Alan obtained his PhD degree in linguistics, Indonesian, from Yale in 1964 and began to teach at City University of New York. Unfortunately, only as few as five people were interested in studying the language. “Indonesia is so far away…,” he reasoned.
He later came to Malang, where he taught English at the Teachers’ Training Institute. The local flavor strongly affected not only Alan, but also his little son, who spent his childhood among locals.
“One day he came to me and asked opo iki (the Javanese for ‘what’s this’)?” Alan recalled with a big smile.
Alan was director of the summer program in advanced Indonesian language study in Malang, East Java, from 1979 to 1992.
He was also an adjunct professor of Indonesian, at the Department of Middle Eastern Languages and Cultures at Columbia University, from 1987-1992. He later became the professor of linguistics at the City University of New York and a member of Graduate Faculty, City University of New York Graduate Center, before he retired in 2004. He is now focusing on his Indonesian and Malaysian translation services, translating, interpreting, editing and proofreading.
Translating is difficult. Many people, even those claiming to be professional translators often make many mistakes, says Alan, who has more than 25 years experience in translating, editing, and proofreading.
A good translation needs two people, one the native speaker of the target language who knows the source language and the other a native speaker of the source language who knows the target language.
Expertise in grammar is not a guarantee of a good translation. Alan gave an example, telling the story of a Sweden vacuum cleaner producer who, in its advertising campaign, said: “Nothing sucks like this”. This is grammatically correct, but anyone who knows the language well will immediately know that there is something wrong with the ad.

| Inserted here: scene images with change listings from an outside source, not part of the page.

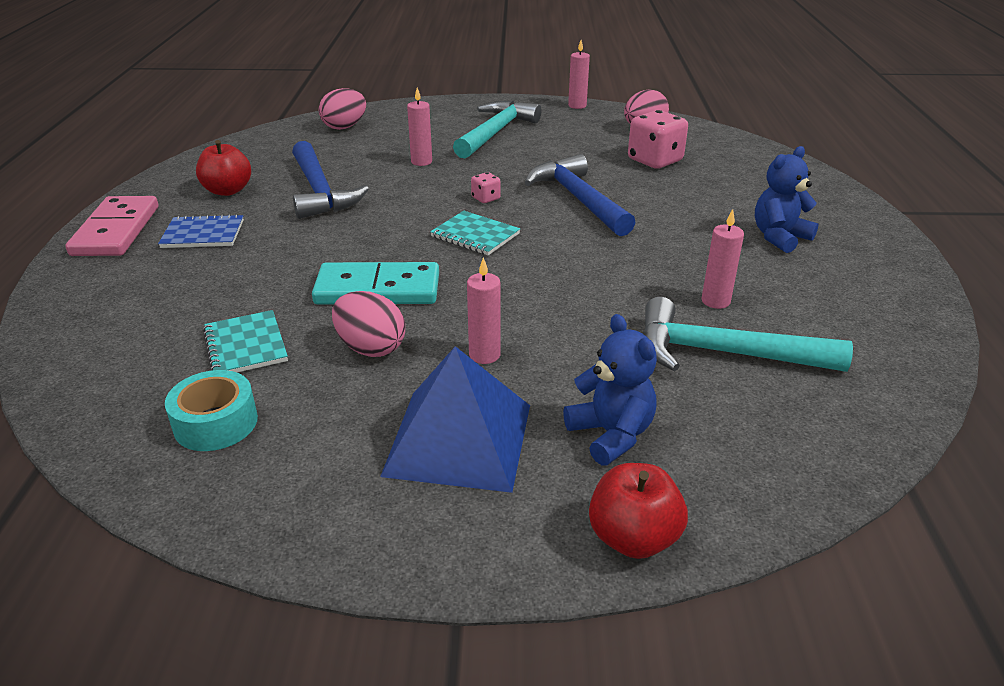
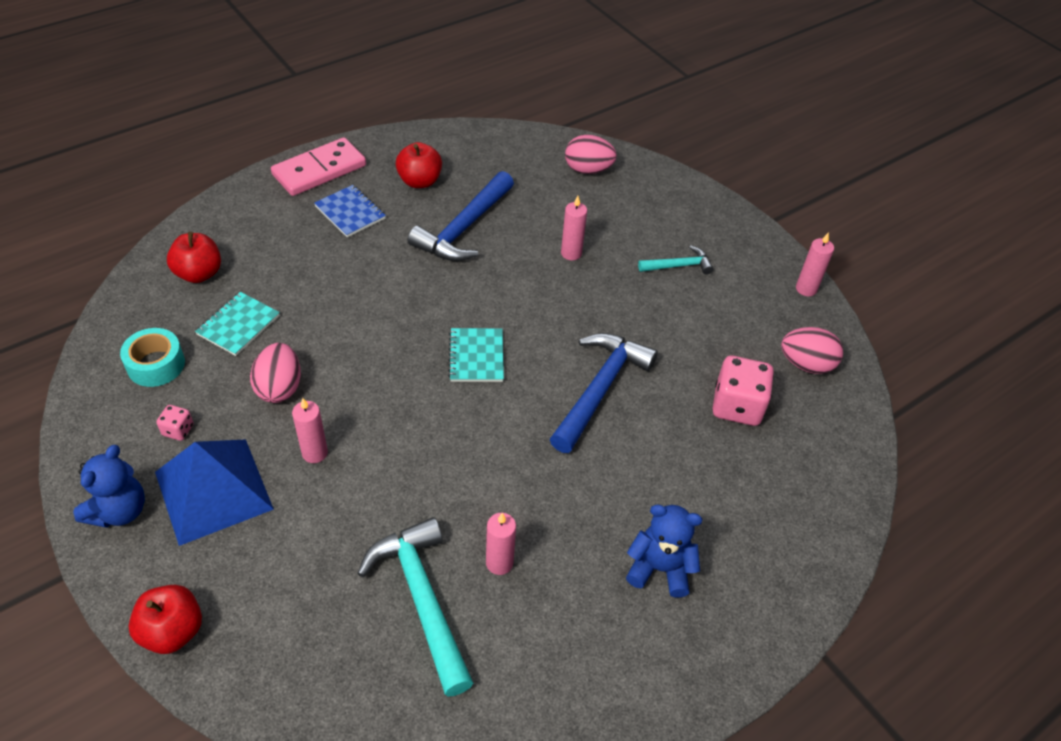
camera: 50 degrees right, 15 degrees up
turquoise domino [312,262,439,304] -> none
turquoise hammer [453,101,541,159] -> turquoise hammer [638,245,713,274], size x0.53
pink dice [471,172,501,203] -> pink dice moved to [156,405,194,441]
blue teddy bear [563,314,657,466] -> blue teddy bear moved to [73,445,145,528]
none -> red apple [167,232,221,283]

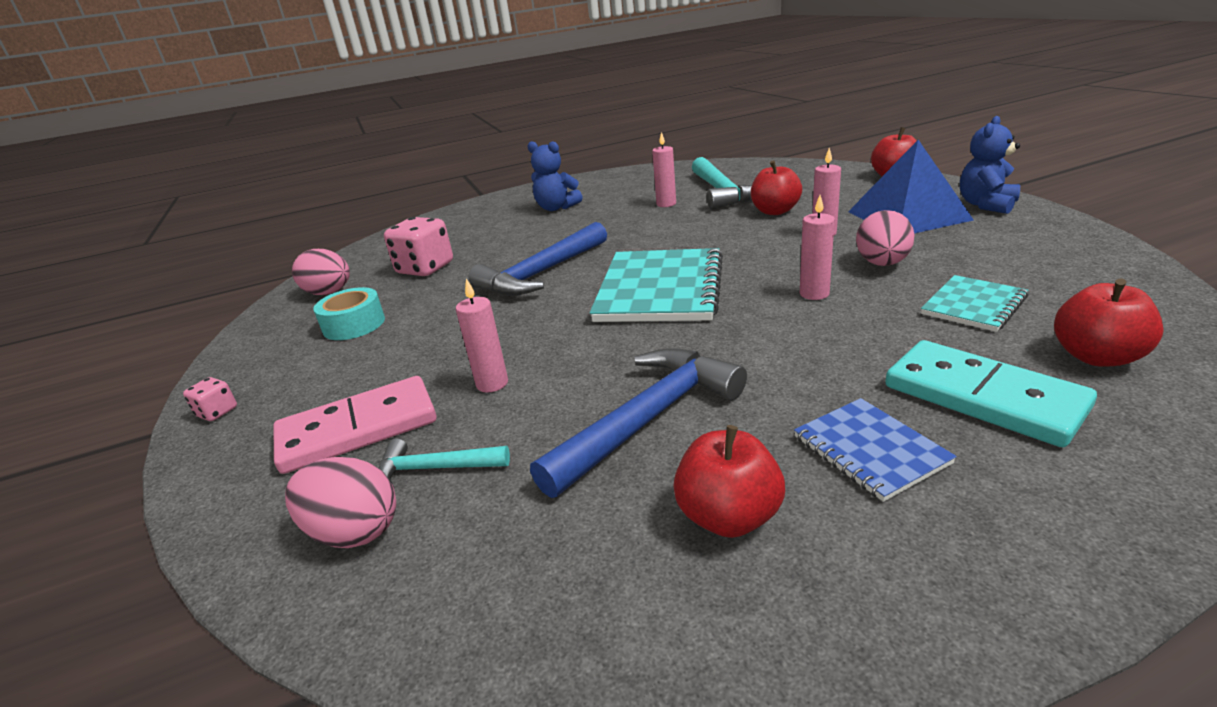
camera: 160 degrees left, 20 degrees down
turquoise tape [120,328,185,387] -> turquoise tape moved to [314,287,385,340]
pink dice [156,405,194,441] -> pink dice moved to [183,377,237,421]
pink domino [271,137,366,196] -> pink domino moved to [273,376,437,474]
turquoise notebook [448,328,504,382] -> turquoise notebook [590,248,723,322], size x1.89
turquoise hammer [638,245,713,274] -> turquoise hammer moved to [379,438,510,487]
pink candle [796,232,834,296] -> pink candle moved to [800,195,835,300]
none -> red apple [751,160,802,215]
none -> turquoise domino [885,340,1097,447]

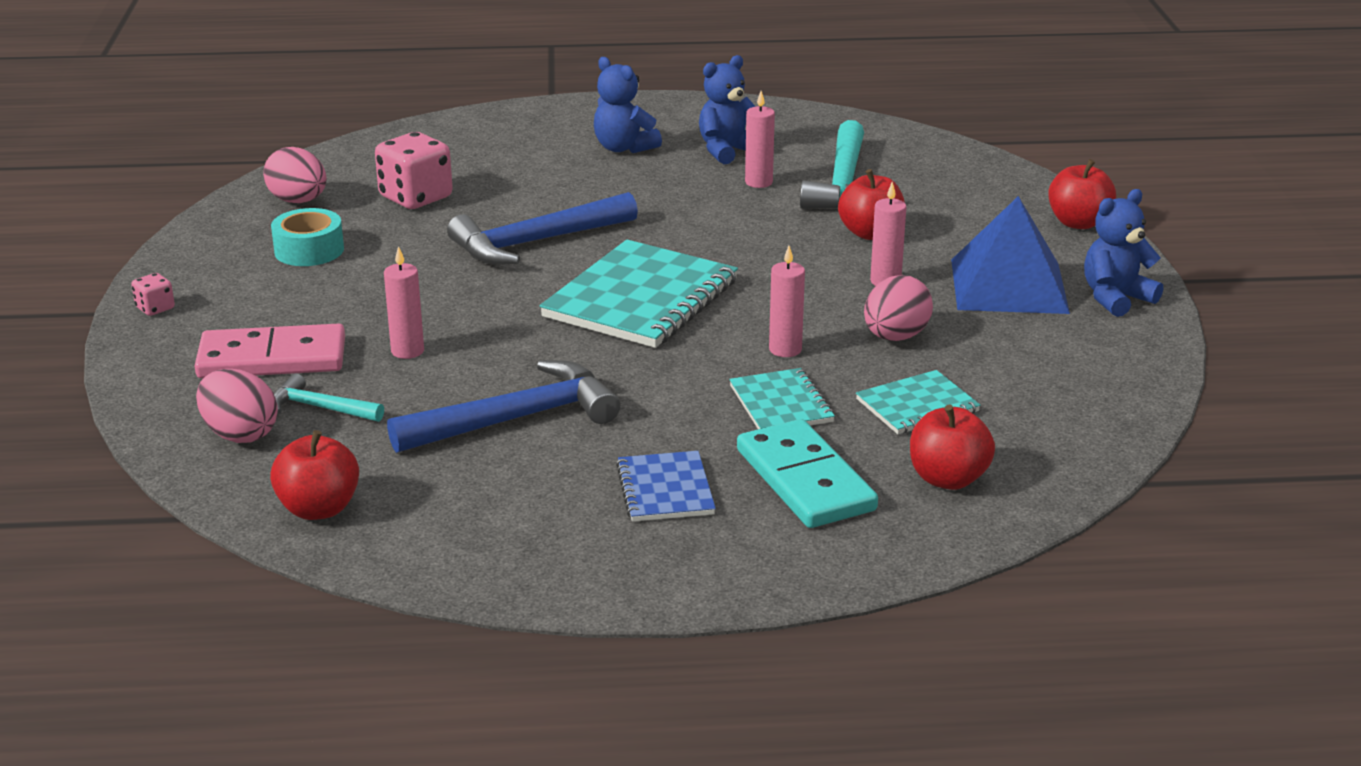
camera: 15 degrees right, 0 degrees up
red apple [673,425,785,538] -> red apple moved to [270,430,359,520]
none -> blue teddy bear [699,55,756,164]
none -> turquoise notebook [729,368,835,429]

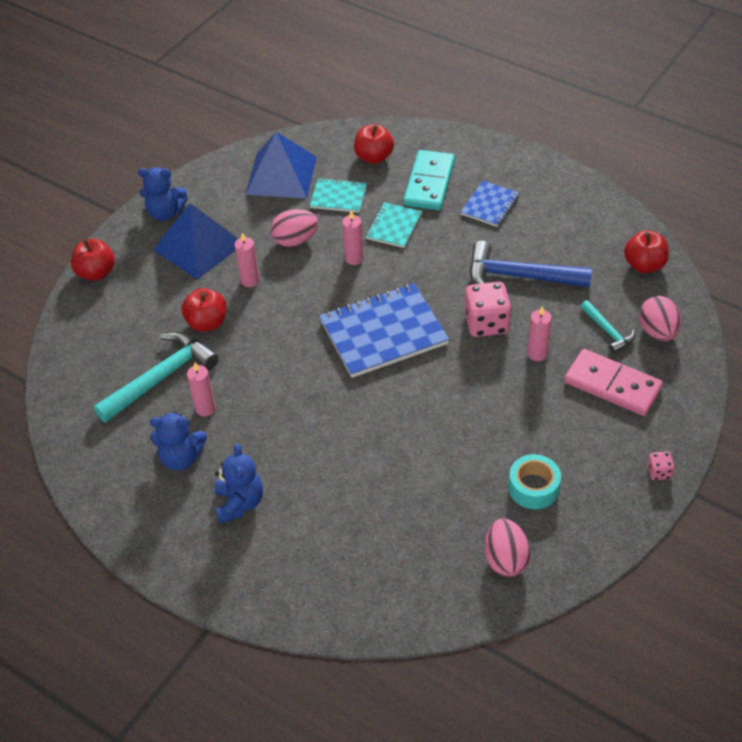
camera: 140 degrees left, 20 degrees up
pink dice [375,132,453,209] -> pink dice moved to [465,282,512,337]
blue hammer [447,192,638,265] -> none
turquoise notebook [540,240,738,348] -> blue notebook [319,283,449,378]
none -> blue pyramid [245,132,317,199]

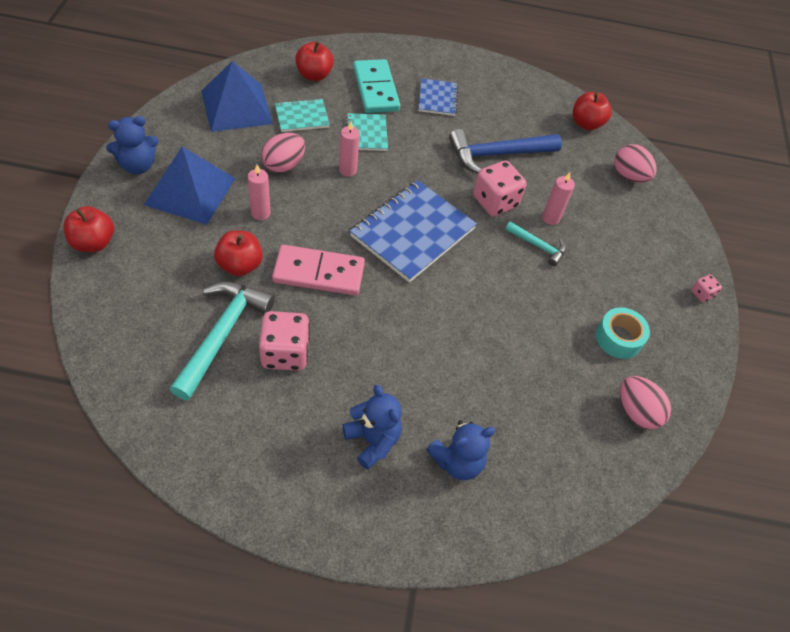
camera: 35 degrees left, 5 degrees up
blue teddy bear [150,412,207,471] -> blue teddy bear moved to [426,420,496,480]
pink candle [187,363,216,416] -> pink dice [259,311,310,371]
pink domino [564,349,663,416] -> pink domino moved to [272,245,365,295]
turquoise hammer [580,300,635,354] -> turquoise hammer moved to [505,221,566,266]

There is no doubt that Alan knows a great deal about Indonesian, as demonstrated by his dictionary. Even though it is called The Indonesian-English Dictionary, Alan goes beyond.
“It is a compilation of all the roots, words, phrases, proverbs, idioms, compounds, and derivatives that the authors have found in written and spoken Indonesian,” Alan says in the preface of the dictionary.
The completeness of the entries might surprise many. For example, you will find the word katro, which is today widely used by many people here as it is a favorite of Tukul Arwana, the host of a popular TV talk show Empat Mata (Four Eyes or Face to Face), to tease the audience.
According to the dictionary, katro, derived from Javanese, or kampungan means 1) behind the times, conservative, 2) unmannerly, ill-bred, a hick.
Relatively new terms are also to found in the dictionary, such as pasar kaget: small market without a permanent location and goyang ngebor: gyrations, erotic hip movements, and even abbreviations or short terms such as jjs (jalan jalan santai/sore or to hang out, take a stroll) KKN (korupsi, kolusi dan nepotisme): corruption, collusion and nepotism, pungli (pungutan liar): illegal fee and gepeng (gelandangan dan pengemis): homeless drifters and panhandlers.
Other entries you might not expect, and you might not know, even if you are an Indonesian, include denai: trail, spoor, track of a wild animal in the forest or jungle; husada: medicine, health and jangat: skin (of human or animal body), dermis.
The last Indonesian-English dictionary, compiled by John M. Echols and Hassan Shadily, and was first published in 1961.
Alan’s dictionary was first printed by Ohio University Press in August 2004, with a second printing in 2005. In Jakarta, the dictionary was published by Mizan.
Co-author Schmidgall-Tellings, who had a Dutch father and Javanese mother, died in 1997 after working with Alan for more than two decades to produce the dictionary.
Asked about his difficulties in compiling the dictionary, Alan said: “The difficulty was that it took much time.”
“But I am satisfied with the publication of this dictionary,” he said.